--- COLLECTED MATERIAL ---
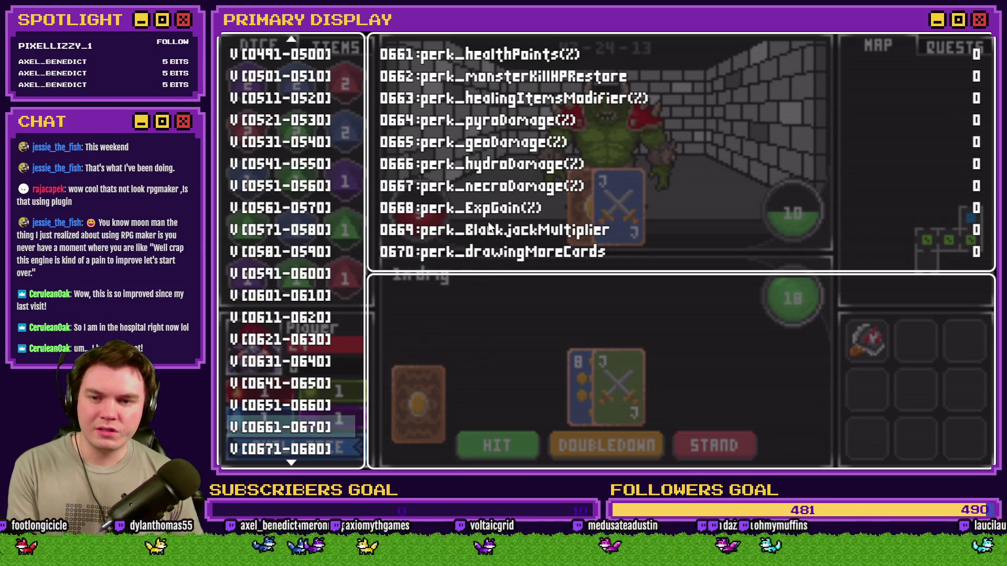
key(Down)
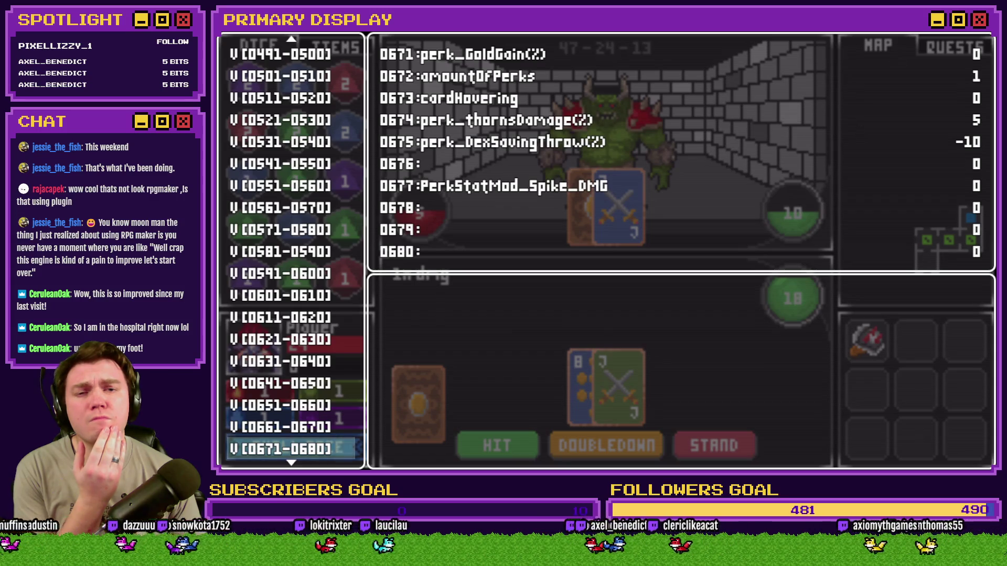
click(978, 27)
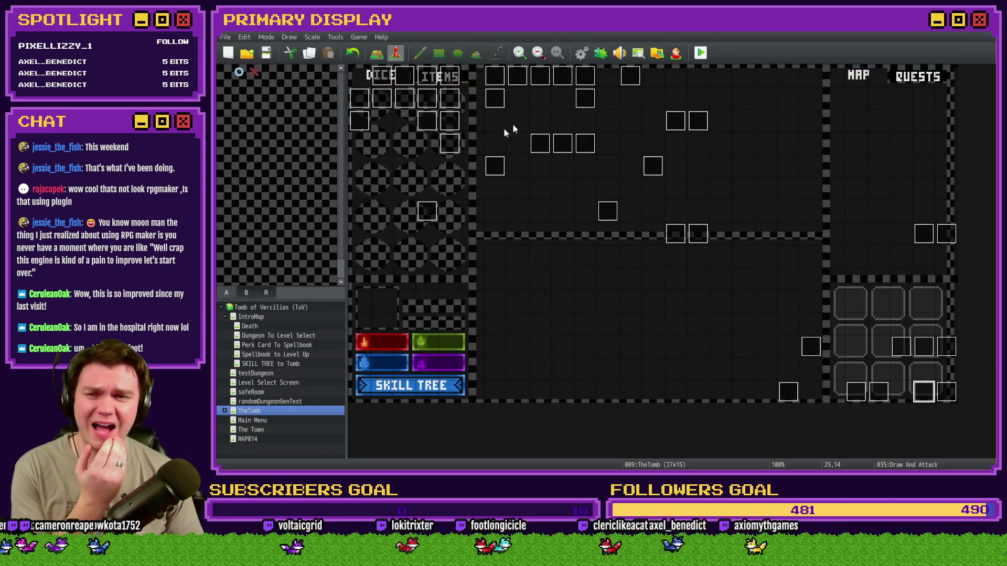
click(579, 53)
scroll(675, 190, down, 4)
---
| ACTIVITY |
Output the material word for word. Pictures do not go in.

| EXERCISE RESPONSE |
key(Down)
click(978, 27)
click(579, 53)
scroll(675, 190, down, 4)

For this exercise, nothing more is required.